**JOB**
The expected output is every entry, repeated word for word.

──────── RECORD EXCERPTS

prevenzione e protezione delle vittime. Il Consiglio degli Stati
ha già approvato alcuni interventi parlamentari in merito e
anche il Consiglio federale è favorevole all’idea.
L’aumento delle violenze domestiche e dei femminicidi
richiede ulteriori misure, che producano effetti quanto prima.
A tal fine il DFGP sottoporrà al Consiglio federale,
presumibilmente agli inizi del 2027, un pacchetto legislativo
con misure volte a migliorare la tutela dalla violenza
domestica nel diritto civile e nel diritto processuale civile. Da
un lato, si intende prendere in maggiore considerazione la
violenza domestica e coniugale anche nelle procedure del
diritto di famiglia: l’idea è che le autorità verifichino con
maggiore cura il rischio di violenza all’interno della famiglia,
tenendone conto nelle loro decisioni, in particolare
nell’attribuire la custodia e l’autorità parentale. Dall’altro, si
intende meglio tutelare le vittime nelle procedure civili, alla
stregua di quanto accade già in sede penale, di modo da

────────────────

**RESPONSE FOR THIS EXERCISE**
prevenzione e protezione delle vittime. Il Consiglio degli Stati
ha già approvato alcuni interventi parlamentari in merito e
anche il Consiglio federale è favorevole all’idea.
L’aumento delle violenze domestiche e dei femminicidi
richiede ulteriori misure, che producano effetti quanto prima.
A tal fine il DFGP sottoporrà al Consiglio federale,
presumibilmente agli inizi del 2027, un pacchetto legislativo
con misure volte a migliorare la tutela dalla violenza
domestica nel diritto civile e nel diritto processuale civile. Da
un lato, si intende prendere in maggiore considerazione la
violenza domestica e coniugale anche nelle procedure del
diritto di famiglia: l’idea è che le autorità verifichino con
maggiore cura il rischio di violenza all’interno della famiglia,
tenendone conto nelle loro decisioni, in particolare
nell’attribuire la custodia e l’autorità parentale. Dall’altro, si
intende meglio tutelare le vittime nelle procedure civili, alla
stregua di quanto accade già in sede penale, di modo da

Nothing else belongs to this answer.